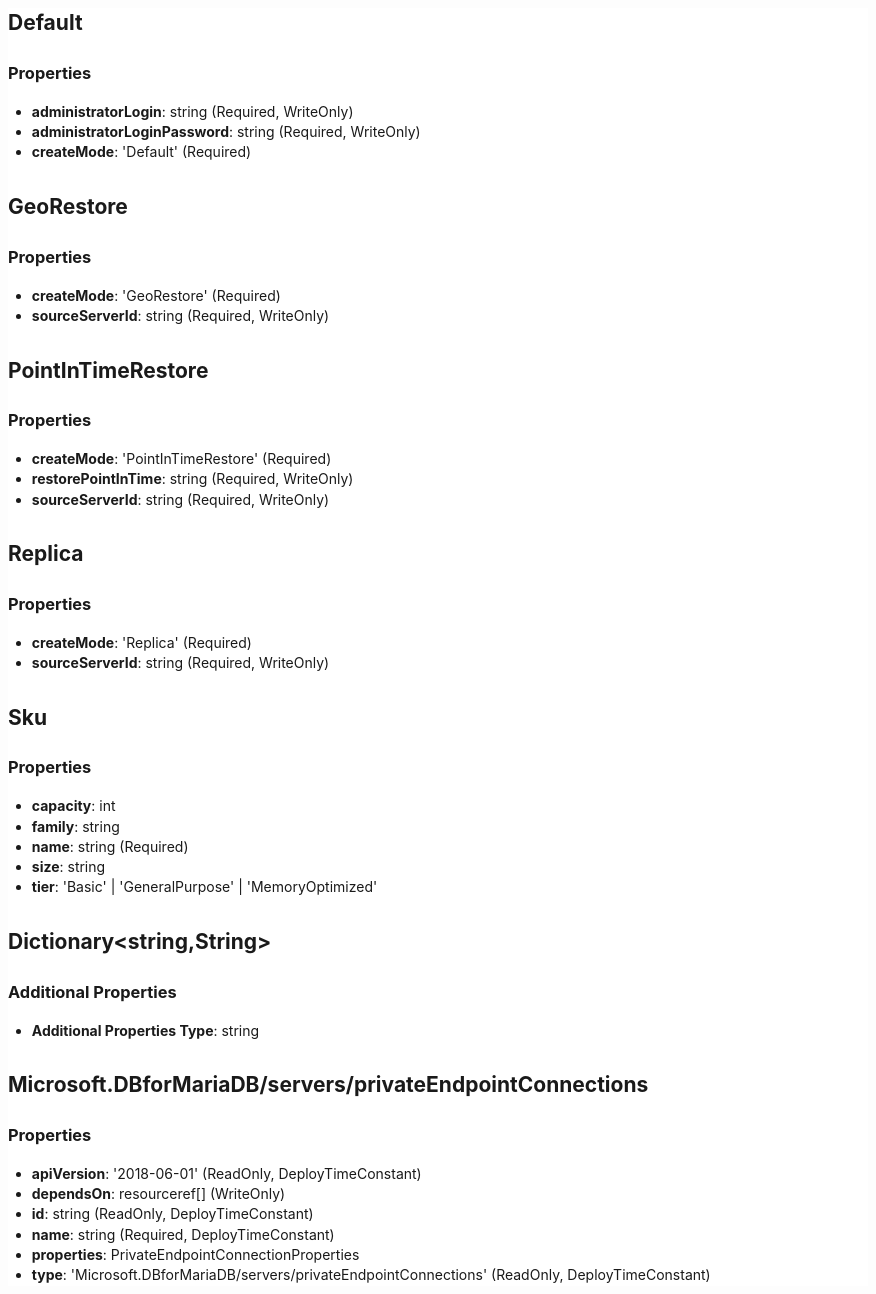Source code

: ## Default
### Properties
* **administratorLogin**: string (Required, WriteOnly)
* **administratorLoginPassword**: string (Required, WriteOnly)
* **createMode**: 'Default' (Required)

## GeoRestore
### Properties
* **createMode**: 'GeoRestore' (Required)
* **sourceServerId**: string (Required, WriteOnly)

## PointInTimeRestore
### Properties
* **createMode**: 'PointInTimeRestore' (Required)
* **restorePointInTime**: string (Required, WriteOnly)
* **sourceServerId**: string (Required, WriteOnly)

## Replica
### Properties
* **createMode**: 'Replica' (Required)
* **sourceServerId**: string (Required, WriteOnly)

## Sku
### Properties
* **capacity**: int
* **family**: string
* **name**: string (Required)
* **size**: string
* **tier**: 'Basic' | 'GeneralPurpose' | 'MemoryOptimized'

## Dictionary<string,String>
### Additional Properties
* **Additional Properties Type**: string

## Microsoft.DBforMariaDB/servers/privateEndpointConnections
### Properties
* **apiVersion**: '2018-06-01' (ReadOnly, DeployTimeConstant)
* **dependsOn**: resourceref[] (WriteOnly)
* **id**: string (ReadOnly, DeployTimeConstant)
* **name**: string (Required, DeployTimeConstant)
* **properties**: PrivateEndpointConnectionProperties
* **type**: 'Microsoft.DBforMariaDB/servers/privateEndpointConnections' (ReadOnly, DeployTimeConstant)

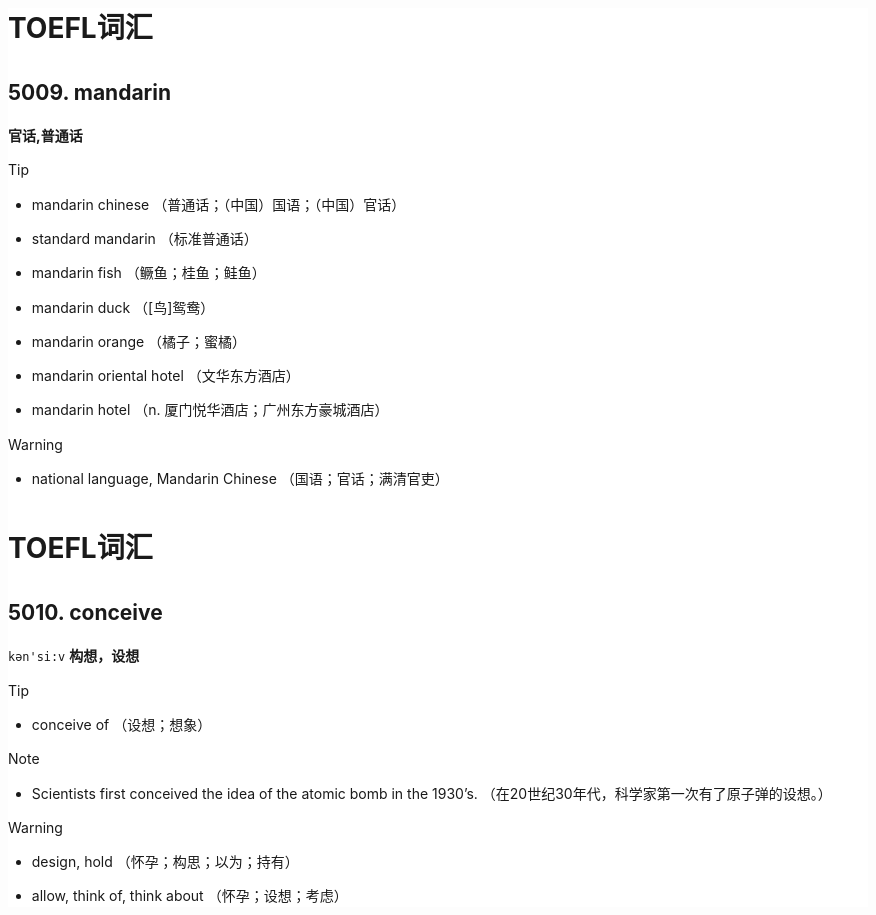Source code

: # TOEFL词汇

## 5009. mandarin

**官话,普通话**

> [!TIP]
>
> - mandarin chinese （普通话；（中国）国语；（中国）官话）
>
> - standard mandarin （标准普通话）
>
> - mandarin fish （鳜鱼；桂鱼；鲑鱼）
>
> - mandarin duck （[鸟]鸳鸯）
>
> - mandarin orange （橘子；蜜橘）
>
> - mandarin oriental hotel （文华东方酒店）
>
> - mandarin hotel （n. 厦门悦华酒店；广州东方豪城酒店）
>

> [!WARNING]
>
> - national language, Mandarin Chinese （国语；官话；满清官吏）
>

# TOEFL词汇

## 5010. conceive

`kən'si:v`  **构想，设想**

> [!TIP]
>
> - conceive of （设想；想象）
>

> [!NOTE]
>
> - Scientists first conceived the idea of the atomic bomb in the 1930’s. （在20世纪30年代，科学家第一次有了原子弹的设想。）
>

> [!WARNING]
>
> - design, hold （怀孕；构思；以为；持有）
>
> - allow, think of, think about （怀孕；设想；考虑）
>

______________________________

● **WHAT THIS TASK INVOLVES**: Write the listing out exactly, apart from its pictures.

● **SOLUTION TO THIS EXERCISE**:
Source code

: ## Default
### Properties
* **administratorLogin**: string (Required, WriteOnly)
* **administratorLoginPassword**: string (Required, WriteOnly)
* **createMode**: 'Default' (Required)

## GeoRestore
### Properties
* **createMode**: 'GeoRestore' (Required)
* **sourceServerId**: string (Required, WriteOnly)

## PointInTimeRestore
### Properties
* **createMode**: 'PointInTimeRestore' (Required)
* **restorePointInTime**: string (Required, WriteOnly)
* **sourceServerId**: string (Required, WriteOnly)

## Replica
### Properties
* **createMode**: 'Replica' (Required)
* **sourceServerId**: string (Required, WriteOnly)

## Sku
### Properties
* **capacity**: int
* **family**: string
* **name**: string (Required)
* **size**: string
* **tier**: 'Basic' | 'GeneralPurpose' | 'MemoryOptimized'

## Dictionary<string,String>
### Additional Properties
* **Additional Properties Type**: string

## Microsoft.DBforMariaDB/servers/privateEndpointConnections
### Properties
* **apiVersion**: '2018-06-01' (ReadOnly, DeployTimeConstant)
* **dependsOn**: resourceref[] (WriteOnly)
* **id**: string (ReadOnly, DeployTimeConstant)
* **name**: string (Required, DeployTimeConstant)
* **properties**: PrivateEndpointConnectionProperties
* **type**: 'Microsoft.DBforMariaDB/servers/privateEndpointConnections' (ReadOnly, DeployTimeConstant)

Source code

: # TOEFL词汇

## 5009. mandarin

**官话,普通话**

> [!TIP]
>
> - mandarin chinese （普通话；（中国）国语；（中国）官话）
>
> - standard mandarin （标准普通话）
>
> - mandarin fish （鳜鱼；桂鱼；鲑鱼）
>
> - mandarin duck （[鸟]鸳鸯）
>
> - mandarin orange （橘子；蜜橘）
>
> - mandarin oriental hotel （文华东方酒店）
>
> - mandarin hotel （n. 厦门悦华酒店；广州东方豪城酒店）
>

> [!WARNING]
>
> - national language, Mandarin Chinese （国语；官话；满清官吏）
>

# TOEFL词汇

## 5010. conceive

`kən'si:v`  **构想，设想**

> [!TIP]
>
> - conceive of （设想；想象）
>

> [!NOTE]
>
> - Scientists first conceived the idea of the atomic bomb in the 1930’s. （在20世纪30年代，科学家第一次有了原子弹的设想。）
>

> [!WARNING]
>
> - design, hold （怀孕；构思；以为；持有）
>
> - allow, think of, think about （怀孕；设想；考虑）
>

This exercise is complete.